Sydney and Melbourne's prices decline as Brisbane becomes Australia's hottest property market. The latest property results are in from Domain's March 2022 House Price Report.






Domain March 2022 House Price Report


Last year, the sunshine state's whopper of an increase added over $550 a day in value to both houses and units. A record-high median price gave Brissy the title of fastest housing price growth so far this year. 



In most states, the pricier end of realty town has seen declines over the first quarter this year, as impending interest rate rises gave big spenders a cause for pause.



Slowing auction clearance rates are around 60% from recent 80% highs as signs appear for a possible dramatic drop in house prices nationally.


March 2022 House Price Report

View the complete report here



A slowed-down market gives first-time buyers a chance to own a home


Once the tight competition wanes and we are purchasing within a fully stocked market again, the pressure to buy will remove that fear. Buyers may be able to take a breath and look around a little more for both the perfect home and mortgage lender.

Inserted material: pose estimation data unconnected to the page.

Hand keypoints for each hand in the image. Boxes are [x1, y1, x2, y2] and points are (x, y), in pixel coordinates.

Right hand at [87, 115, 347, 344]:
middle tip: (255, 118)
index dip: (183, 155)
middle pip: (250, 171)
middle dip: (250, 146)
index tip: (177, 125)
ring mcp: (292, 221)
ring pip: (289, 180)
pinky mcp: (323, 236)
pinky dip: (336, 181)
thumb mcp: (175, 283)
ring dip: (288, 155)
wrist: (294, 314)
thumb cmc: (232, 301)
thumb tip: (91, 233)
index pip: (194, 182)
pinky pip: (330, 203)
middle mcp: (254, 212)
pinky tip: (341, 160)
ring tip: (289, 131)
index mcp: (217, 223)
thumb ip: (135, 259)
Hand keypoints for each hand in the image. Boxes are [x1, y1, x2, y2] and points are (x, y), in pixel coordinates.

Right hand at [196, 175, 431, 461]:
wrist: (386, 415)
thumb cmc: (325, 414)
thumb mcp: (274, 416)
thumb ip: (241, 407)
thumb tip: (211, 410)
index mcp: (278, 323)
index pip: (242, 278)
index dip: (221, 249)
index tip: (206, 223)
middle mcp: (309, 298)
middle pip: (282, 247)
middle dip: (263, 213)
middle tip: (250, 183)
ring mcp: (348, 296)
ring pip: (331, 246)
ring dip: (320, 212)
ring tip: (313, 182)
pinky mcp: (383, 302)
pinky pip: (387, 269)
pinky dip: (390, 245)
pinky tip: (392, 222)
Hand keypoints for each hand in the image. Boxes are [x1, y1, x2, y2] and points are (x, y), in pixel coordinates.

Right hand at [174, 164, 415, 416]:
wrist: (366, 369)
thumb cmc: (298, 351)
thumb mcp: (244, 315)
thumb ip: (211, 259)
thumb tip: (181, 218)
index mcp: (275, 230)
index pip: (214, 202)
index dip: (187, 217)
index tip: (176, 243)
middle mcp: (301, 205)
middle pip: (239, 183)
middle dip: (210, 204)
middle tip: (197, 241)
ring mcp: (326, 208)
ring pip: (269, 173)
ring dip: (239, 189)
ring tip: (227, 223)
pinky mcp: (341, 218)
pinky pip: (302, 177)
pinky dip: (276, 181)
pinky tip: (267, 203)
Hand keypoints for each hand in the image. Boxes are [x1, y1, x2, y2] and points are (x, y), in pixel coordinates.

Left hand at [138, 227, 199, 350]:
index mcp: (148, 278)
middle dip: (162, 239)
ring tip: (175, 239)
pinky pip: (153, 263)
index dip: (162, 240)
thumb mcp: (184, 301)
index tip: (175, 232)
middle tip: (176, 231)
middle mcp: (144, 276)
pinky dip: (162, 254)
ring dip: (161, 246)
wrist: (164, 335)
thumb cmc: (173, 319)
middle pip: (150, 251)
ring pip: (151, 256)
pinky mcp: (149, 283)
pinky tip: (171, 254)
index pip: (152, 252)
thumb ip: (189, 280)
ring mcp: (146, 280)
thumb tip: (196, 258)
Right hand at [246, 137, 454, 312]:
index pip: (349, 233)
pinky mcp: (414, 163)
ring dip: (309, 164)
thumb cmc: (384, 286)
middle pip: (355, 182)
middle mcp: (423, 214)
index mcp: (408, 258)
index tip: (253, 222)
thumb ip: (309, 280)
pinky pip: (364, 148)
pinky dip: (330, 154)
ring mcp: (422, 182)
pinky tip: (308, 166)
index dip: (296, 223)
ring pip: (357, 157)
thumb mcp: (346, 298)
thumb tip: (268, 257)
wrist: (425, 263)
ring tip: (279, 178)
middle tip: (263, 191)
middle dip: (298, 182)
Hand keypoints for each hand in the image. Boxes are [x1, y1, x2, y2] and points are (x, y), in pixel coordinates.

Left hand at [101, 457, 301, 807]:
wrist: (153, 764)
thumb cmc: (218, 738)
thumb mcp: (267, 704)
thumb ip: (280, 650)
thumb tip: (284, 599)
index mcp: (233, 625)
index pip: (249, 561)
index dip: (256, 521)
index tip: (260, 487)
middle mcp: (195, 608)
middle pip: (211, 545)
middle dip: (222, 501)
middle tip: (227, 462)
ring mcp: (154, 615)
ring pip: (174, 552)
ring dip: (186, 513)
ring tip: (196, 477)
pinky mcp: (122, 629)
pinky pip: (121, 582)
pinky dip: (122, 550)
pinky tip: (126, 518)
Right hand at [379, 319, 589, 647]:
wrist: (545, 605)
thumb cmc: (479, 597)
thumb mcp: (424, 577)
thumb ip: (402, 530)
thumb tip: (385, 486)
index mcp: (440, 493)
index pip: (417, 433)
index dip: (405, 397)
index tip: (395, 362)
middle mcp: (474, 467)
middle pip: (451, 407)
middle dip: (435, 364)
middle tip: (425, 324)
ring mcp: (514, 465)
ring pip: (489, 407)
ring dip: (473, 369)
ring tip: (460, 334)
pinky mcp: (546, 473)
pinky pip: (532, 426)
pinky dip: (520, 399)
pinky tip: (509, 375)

Agents and vendors will attempt to hold out for a higher sale, but as the market starts to settle after a 40-year upswing, buyers will gain the upper hand and may find settlement a less expensive experience. 



The consensus is in – Are we are in for a decline, settling, or a re-set of insane housing prices?

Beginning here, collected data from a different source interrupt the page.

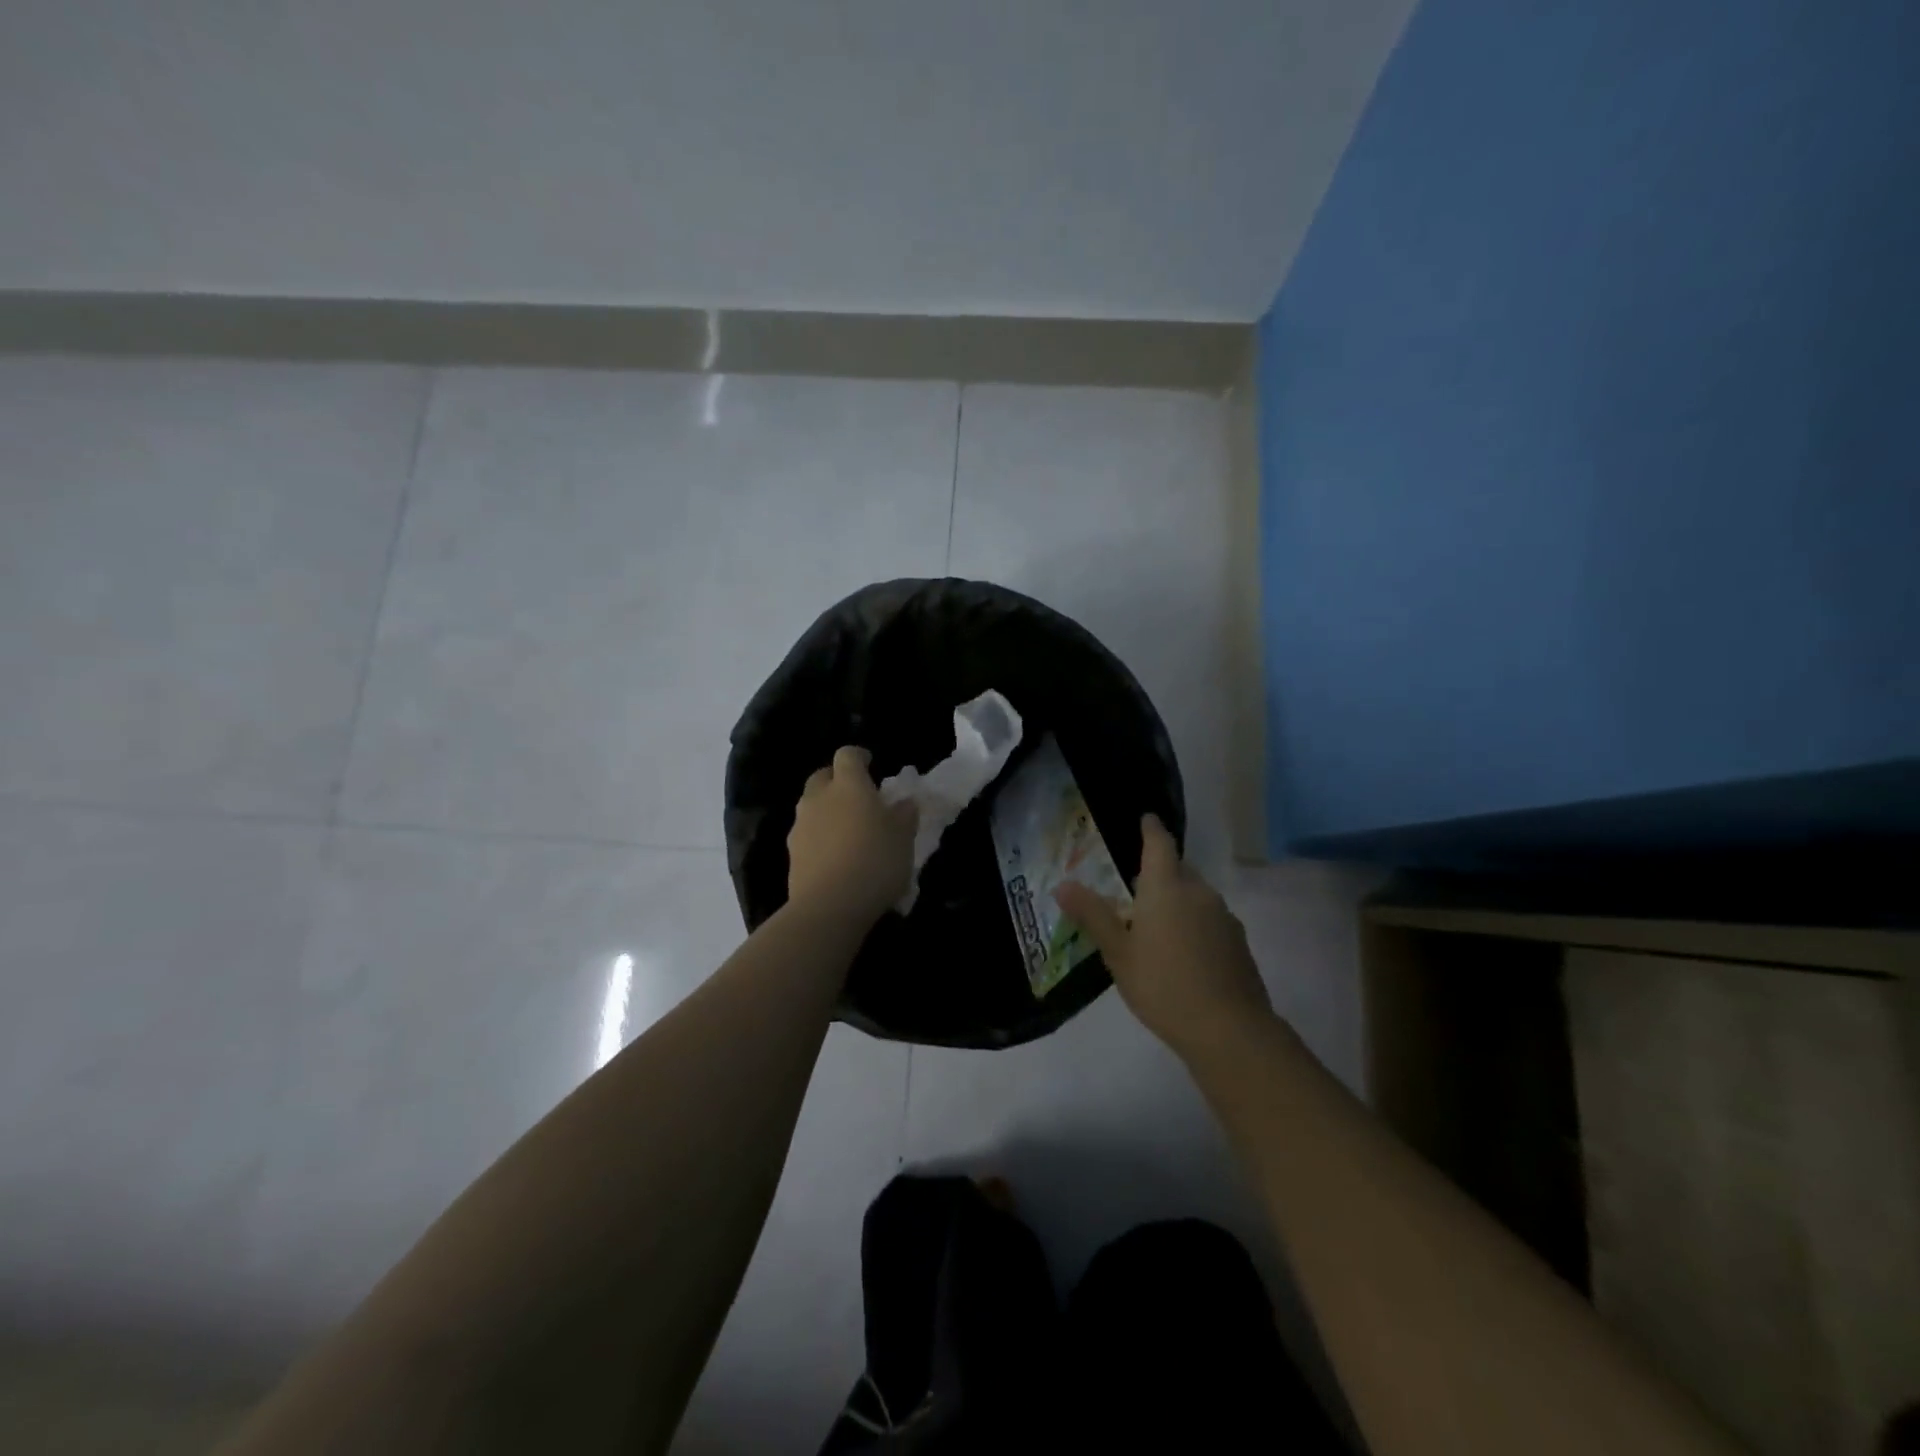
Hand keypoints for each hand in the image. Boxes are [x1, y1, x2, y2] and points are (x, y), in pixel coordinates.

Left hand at [786, 746, 917, 925]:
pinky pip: (806, 834)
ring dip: (826, 809)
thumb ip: (904, 816)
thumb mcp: (903, 838)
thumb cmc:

We will see more realistic sales coming into play over the coming months as cost-of-living pressures increase. We choose a new PM, and banks start lifting mortgage rates to maintain shareholder confidence and profitability.

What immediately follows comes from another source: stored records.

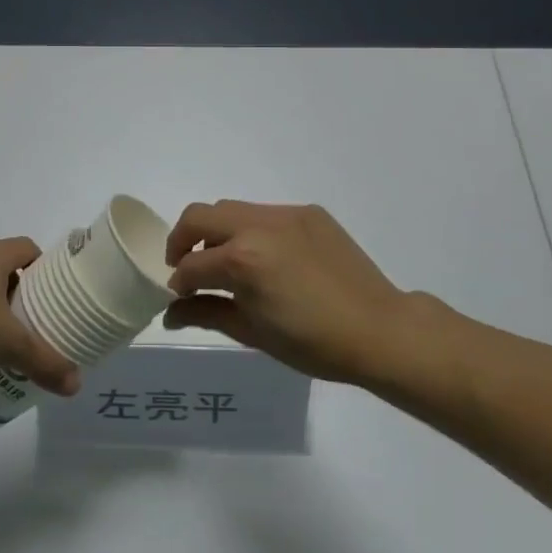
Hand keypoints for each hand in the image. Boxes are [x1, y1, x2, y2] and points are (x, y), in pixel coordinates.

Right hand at [164, 201, 422, 383]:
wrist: (380, 330)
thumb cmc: (313, 343)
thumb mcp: (252, 333)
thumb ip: (206, 314)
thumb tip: (171, 313)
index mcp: (243, 259)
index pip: (192, 265)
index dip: (179, 283)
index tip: (179, 296)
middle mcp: (259, 225)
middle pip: (199, 216)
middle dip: (182, 240)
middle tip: (186, 268)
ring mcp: (286, 214)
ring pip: (231, 209)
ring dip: (217, 232)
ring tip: (226, 262)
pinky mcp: (309, 213)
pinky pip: (265, 213)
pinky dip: (251, 230)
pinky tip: (267, 258)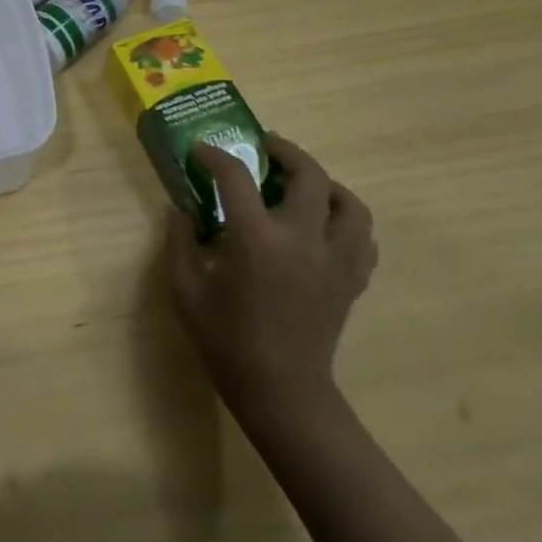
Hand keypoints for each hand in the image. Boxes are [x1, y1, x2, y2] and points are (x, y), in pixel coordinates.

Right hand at [165, 134, 376, 426]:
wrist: (282, 394)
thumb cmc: (227, 342)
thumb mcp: (185, 291)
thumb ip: (179, 242)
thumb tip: (180, 208)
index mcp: (256, 239)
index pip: (236, 177)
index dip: (214, 156)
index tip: (200, 151)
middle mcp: (302, 240)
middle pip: (309, 175)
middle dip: (284, 151)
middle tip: (262, 147)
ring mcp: (334, 260)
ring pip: (349, 203)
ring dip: (325, 183)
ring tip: (301, 182)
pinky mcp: (351, 281)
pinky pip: (362, 237)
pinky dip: (346, 219)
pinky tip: (323, 223)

$20 billion profit last year is still not adequate


Forget about Covid, floods, elections, or the Reserve Bank. Gauging lenders with high rates are back on the cards and coming to your inbox soon.


The top four: CBA, Westpac, NAB and ANZ (and most other banks), run a too tight race, and you cannot tell them apart. Sadly only alt-banks and new tech offer some kind of reprieve. 



Homeownership, excessive-high rents, and a complete lack of properties nationwide have somehow brought these knuckleheads to a boardroom to show complete separation of reality to their core customers. 



True colours start to sow once more, and we will see, possibly starting in a matter of just days, our interest rates go up and up and up and up! 



Have a chat with your lender, mortgage broker or bank of Mum and Dad to start looking into alternatives, changing lenders, or minimising any losses incurred from any changes to your mortgage or new application. 


Investors can find additional profit opportunities to minimise bill shock.


Options available are everywhere, and it's wise to get in early and stay ahead of the shenanigans coming, even if they turn out to be incorrect or we see another year of profit-defying rental investments. 



There is no reason not to investigate ways you can put a few extra bucks into your pocket. Alternative arrangements, new tech, non-bank or new real estate platforms like ours offer new services and ways to reduce or minimise costs and third-party necessities and add thousands of dollars to your investment portfolio annually. 



Either way, if house price changes, business costs, or other factors limiting you from making more money from your investment occurs, there are ways of saving thousands, and re-directing new expenses, so you do not absorb them. 



A phone call, visit your bank/broker or a google search to find new ways of operating your rental business and property portfolio to alleviate any forthcoming costs you may not be able to pass on to a tenant.